Principal soulagement, Pékin a suspendu pour un an ses restrictions sur les exportations de terres rares, dont elle a le quasi-monopole et qui sont cruciales pour le secteur de la high-tech américaine. Dans la foulée, les Européens, eux aussi visés par cette mesure qui aurait paralysé leurs fabricants de moteurs électriques, d’éoliennes ou de missiles, ont également été épargnés. Alors que les 27 craignent d’être les victimes collatérales de la course entre Washington et Pékin pour le leadership mondial, jamais la dépendance à la Chine n’a paru aussi dangereuse.
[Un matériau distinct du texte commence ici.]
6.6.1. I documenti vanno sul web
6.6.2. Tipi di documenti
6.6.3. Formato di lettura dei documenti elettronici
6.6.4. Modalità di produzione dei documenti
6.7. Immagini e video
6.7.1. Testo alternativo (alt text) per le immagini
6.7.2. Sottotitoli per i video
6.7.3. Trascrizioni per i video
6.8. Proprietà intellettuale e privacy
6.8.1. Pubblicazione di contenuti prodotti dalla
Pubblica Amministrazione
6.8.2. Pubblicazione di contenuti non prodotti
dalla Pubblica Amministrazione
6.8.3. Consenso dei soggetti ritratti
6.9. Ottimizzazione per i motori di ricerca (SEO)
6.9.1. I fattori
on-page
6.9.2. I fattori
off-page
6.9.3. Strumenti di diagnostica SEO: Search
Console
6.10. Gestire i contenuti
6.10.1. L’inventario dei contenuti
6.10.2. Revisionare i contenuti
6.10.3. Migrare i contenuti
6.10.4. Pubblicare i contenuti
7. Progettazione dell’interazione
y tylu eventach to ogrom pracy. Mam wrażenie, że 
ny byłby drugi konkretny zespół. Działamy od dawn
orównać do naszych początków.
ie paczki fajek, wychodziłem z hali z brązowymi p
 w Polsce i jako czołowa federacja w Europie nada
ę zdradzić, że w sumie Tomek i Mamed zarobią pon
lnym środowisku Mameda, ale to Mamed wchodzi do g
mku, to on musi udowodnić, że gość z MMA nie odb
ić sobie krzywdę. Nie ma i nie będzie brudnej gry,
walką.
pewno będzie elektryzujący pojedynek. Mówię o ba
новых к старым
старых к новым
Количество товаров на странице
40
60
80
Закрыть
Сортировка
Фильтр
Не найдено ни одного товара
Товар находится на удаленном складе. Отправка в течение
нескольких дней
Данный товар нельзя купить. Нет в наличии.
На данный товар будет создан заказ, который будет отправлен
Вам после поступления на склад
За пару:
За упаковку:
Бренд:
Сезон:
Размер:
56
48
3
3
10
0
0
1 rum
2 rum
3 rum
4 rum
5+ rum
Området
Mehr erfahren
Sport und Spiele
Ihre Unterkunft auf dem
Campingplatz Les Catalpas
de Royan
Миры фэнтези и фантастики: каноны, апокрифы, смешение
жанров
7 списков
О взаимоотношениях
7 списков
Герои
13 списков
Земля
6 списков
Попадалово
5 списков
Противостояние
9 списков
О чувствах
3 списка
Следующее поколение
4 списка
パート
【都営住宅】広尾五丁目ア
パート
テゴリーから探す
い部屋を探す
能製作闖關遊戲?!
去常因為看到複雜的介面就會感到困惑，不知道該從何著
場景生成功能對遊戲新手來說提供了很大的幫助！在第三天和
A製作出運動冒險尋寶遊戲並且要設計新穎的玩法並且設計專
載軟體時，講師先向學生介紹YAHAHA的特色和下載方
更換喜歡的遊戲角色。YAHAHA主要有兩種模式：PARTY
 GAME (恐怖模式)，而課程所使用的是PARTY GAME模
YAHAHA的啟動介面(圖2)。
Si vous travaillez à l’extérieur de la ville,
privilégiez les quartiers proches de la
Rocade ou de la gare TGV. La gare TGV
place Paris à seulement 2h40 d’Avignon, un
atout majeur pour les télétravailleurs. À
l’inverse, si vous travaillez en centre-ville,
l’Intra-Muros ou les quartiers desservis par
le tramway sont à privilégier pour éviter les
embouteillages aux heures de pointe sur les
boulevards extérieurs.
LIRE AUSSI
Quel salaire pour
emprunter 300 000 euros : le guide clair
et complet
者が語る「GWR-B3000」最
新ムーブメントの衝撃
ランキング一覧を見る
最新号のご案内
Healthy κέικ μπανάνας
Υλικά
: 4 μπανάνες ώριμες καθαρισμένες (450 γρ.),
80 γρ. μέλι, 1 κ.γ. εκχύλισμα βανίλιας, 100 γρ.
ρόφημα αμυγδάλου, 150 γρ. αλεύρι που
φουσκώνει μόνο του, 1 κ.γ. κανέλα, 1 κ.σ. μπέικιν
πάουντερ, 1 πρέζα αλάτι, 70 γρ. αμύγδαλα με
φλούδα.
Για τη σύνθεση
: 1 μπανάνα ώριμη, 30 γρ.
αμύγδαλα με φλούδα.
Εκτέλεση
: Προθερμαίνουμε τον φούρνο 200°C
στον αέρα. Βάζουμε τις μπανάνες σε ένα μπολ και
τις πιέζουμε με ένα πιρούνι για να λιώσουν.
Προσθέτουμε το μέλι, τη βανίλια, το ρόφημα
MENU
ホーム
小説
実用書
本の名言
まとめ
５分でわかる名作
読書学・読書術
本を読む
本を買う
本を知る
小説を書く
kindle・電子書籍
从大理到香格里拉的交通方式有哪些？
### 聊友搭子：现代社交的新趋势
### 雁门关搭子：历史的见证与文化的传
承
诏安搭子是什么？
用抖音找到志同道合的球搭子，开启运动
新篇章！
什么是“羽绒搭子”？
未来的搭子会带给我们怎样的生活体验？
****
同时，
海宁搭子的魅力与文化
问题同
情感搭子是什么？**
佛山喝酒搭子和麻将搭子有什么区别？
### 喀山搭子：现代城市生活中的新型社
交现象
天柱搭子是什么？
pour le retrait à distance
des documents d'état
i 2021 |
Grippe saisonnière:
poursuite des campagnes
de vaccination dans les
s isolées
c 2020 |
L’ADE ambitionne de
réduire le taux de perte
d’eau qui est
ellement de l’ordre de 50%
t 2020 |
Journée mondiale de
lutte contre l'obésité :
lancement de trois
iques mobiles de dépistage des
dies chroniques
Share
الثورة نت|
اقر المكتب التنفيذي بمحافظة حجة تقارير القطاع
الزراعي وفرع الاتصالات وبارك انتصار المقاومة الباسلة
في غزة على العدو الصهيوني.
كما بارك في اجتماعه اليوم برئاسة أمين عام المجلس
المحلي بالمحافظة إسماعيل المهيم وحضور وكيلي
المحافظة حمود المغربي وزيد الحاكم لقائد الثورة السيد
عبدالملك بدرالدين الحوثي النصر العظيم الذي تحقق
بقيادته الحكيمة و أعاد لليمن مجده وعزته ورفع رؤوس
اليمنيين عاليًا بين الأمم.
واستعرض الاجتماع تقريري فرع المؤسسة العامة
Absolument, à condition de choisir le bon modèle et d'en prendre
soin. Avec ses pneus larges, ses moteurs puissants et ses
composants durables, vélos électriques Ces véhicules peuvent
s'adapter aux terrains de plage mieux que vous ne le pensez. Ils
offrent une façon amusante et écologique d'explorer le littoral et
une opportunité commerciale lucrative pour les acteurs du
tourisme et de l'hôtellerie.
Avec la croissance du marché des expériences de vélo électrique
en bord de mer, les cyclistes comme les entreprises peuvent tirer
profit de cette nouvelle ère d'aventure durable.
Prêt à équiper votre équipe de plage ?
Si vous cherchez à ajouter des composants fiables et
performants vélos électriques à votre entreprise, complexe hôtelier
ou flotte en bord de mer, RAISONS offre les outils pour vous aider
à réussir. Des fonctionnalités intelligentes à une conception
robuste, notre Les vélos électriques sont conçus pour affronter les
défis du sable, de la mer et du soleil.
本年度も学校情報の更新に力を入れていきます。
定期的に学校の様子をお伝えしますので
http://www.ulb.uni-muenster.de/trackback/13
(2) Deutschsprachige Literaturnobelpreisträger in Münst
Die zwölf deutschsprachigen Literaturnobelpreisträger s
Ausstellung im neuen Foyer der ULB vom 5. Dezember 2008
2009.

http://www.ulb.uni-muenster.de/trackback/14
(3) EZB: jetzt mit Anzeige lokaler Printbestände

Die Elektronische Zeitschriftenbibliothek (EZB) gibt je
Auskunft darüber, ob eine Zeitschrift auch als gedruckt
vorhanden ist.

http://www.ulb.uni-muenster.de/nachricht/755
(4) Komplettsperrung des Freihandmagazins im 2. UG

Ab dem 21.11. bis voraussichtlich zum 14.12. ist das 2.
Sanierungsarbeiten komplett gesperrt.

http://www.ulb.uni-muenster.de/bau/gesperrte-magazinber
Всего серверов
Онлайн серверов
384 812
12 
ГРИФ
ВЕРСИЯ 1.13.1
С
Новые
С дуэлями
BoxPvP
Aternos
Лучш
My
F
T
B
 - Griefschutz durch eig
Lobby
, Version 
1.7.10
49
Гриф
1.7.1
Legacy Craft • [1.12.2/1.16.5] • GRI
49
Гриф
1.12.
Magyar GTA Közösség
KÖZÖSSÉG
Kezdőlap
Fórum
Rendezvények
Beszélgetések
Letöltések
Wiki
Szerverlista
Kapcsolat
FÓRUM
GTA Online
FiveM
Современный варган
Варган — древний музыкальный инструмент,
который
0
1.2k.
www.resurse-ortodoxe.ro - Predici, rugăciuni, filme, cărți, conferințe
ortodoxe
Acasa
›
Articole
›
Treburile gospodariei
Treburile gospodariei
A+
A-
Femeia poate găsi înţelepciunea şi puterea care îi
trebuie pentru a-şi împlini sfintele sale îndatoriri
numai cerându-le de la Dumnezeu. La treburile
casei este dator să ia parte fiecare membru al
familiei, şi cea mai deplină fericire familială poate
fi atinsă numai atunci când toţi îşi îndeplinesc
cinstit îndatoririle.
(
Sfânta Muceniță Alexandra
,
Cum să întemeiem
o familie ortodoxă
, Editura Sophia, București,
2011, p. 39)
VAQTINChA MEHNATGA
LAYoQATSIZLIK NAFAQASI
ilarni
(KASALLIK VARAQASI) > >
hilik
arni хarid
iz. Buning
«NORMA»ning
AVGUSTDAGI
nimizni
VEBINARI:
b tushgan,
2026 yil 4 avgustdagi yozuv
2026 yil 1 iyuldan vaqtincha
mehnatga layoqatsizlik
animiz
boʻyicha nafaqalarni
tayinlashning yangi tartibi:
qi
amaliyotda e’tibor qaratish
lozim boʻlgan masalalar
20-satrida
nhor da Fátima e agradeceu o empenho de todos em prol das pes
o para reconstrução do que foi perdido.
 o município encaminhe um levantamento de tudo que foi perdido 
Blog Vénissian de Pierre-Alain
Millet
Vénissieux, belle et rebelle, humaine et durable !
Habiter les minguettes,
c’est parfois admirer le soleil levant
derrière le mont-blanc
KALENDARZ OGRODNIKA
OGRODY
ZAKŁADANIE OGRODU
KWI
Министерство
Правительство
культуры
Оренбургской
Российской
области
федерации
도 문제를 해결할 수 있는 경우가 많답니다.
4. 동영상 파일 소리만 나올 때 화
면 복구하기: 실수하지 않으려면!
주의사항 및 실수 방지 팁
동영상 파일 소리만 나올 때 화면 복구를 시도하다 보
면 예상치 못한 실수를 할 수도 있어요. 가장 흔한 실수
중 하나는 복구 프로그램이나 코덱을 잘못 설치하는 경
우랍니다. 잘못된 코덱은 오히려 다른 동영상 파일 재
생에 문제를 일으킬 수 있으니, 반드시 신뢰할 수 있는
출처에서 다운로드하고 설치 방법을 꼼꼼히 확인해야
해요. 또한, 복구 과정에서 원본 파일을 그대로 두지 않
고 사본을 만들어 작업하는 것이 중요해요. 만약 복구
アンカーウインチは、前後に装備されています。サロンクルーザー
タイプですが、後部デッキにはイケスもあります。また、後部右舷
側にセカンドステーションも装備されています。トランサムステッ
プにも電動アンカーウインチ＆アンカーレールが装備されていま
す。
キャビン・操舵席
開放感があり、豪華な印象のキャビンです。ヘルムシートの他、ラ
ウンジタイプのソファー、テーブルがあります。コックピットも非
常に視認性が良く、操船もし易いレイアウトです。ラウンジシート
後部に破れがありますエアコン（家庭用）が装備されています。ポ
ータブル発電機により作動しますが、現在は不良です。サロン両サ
Xi Jinping n’a cessé de consolider son pouvoir

Car l’empire du Milieu ne craint plus désormais de montrer sa force. "La montée en puissance de la Chine dans tous les domaines (économique, technologique, militaire et diplomatique) n’a fait qu’affermir sa confiance en elle", souligne Alice Ekman, directrice de la recherche de l’Institut d’études de sécurité de l’Union européenne.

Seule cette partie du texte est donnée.